There were baskets of them for sale at the Greenmarket in Union Square, New York City. They’re quite delicious–a spicy, oniony taste, but light and delicate. I’ve nibbled them raw, and I imagine they’d be delectable when stir-fried in butter (of course leather boots are delectable when stir-fried in butter.)
Folklorists note: Some websites will tell you that these are the plants in the fairy tale about Rapunzel–remember, Rapunzel’s mother craved the ramps (also called rampion, or rapunzel) growing in her neighbor’s garden, and her husband finally stole some for her.

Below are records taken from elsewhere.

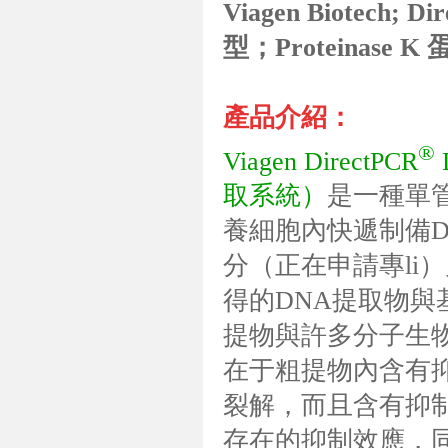
Viagen Biotech; Di
型；Proteinase K
產品介紹：
®
Viagen DirectPCR
D
取系統）
是一種單
養細胞內快遞制備DNA。
分（正在申請專li）允許用D
得的DNA提取物與
提物與許多分子生物
在于粗提物內含有抑制
裂解，而且含有抑制
存在的抑制效應，同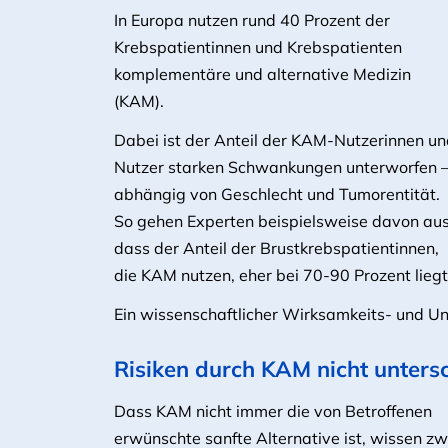
In Europa nutzen rund 40 Prozent der
Krebspatientinnen und Krebspatienten
komplementäre und alternative Medizin
(KAM).
Dabei ist der Anteil der KAM-Nutzerinnen u
Nutzer starken Schwankungen unterworfen 
abhängig von Geschlecht und Tumorentität.
So gehen Experten beispielsweise davon aus
dass der Anteil der Brustkrebspatientinnen,
die KAM nutzen, eher bei 70-90 Prozent liegt
Ein wissenschaftlicher Wirksamkeits- und Unb
Risiken durch KAM nicht unters
Dass KAM nicht immer die von Betroffenen
erwünschte sanfte Alternative ist, wissen z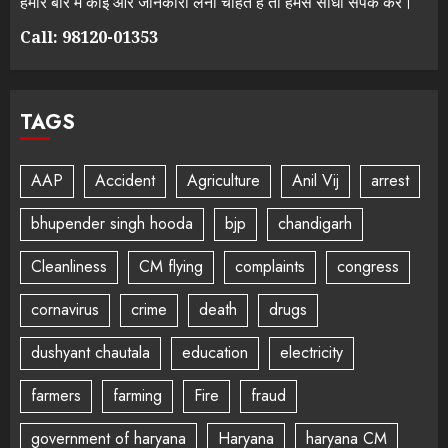
हमारे बारे में कोई और जानकारी लेना चाहते है तो हमसे सीधा संपर्क करें।
Call: 98120-01353
TAGS
AAP
Accident
Agriculture
Anil Vij
arrest
bhupender singh hooda
bjp
chandigarh
Cleanliness
CM flying
complaints
congress
cornavirus
crime
death
drugs
dushyant chautala
education
electricity
farmers
farming
Fire
fraud
government of haryana
Haryana
haryana CM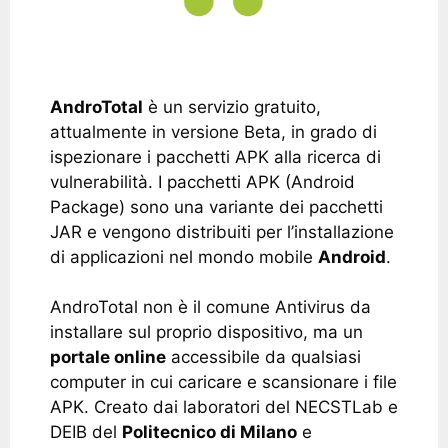
AndroTotal
è un servizio gratuito,
attualmente in versione Beta, in grado di
ispezionare i pacchetti APK alla ricerca di
vulnerabilità. I pacchetti APK (Android
Package) sono una variante dei pacchetti
JAR e vengono distribuiti per l’installazione
di applicazioni nel mondo mobile
Android
.
AndroTotal non è il comune Antivirus da
installare sul proprio dispositivo, ma un
portale online
accessibile da qualsiasi
computer in cui caricare e scansionare i file
APK. Creato dai laboratori del NECSTLab e
DEIB del
Politecnico di Milano
e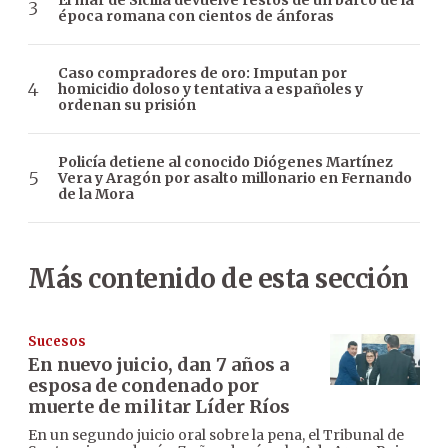
El mar de Sicilia devuelve restos de un barco de la
época romana con cientos de ánforas
Caso compradores de oro: Imputan por
homicidio doloso y tentativa a españoles y
ordenan su prisión
Policía detiene al conocido Diógenes Martínez
Vera y Aragón por asalto millonario en Fernando
de la Mora
Más contenido de esta sección
Sucesos
En nuevo juicio, dan 7 años a
esposa de condenado por
muerte de militar Líder Ríos
En un segundo juicio oral sobre la pena, el Tribunal de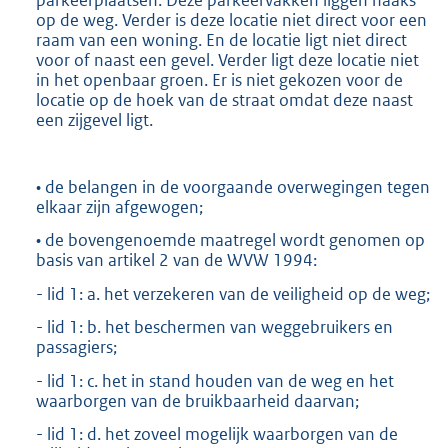
parkeerplaatsen. Deze parkeervakken liggen haaks
op de weg. Verder is deze locatie niet direct voor een
raam van een woning. En de locatie ligt niet direct
voor of naast een gevel. Verder ligt deze locatie niet
in het openbaar groen. Er is niet gekozen voor de
locatie op de hoek van de straat omdat deze naast
een zijgevel ligt.
• de belangen in de voorgaande overwegingen tegen
elkaar zijn afgewogen;
• de bovengenoemde maatregel wordt genomen op
basis van artikel 2 van de WVW 1994:
- lid 1: a. het verzekeren van de veiligheid op de weg;
- lid 1: b. het beschermen van weggebruikers en
passagiers;
- lid 1: c. het in stand houden van de weg en het
waarborgen van de bruikbaarheid daarvan;
- lid 1: d. het zoveel mogelijk waarborgen van de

Unfortunately the neighbor turned out to be an evil witch and demanded their baby in return for the stolen plants. But sadly for folklore, the ramps that grow in American woodlands are a native plant (Allium tricoccum) not the same as the European ramp (Campanula rapunculus). Too bad, it’s a great story.
Anyway. American ramps are a tasty spring treat, and it’s great to see people buying local and enjoying a taste of the wild. It’s a taste best enjoyed in moderation, though–a few ramps tossed in an occasional springtime salad are fine, but some states have huge ramp festivals, and ramp populations are not on the increase.
The best kind of vegetable: local and organic!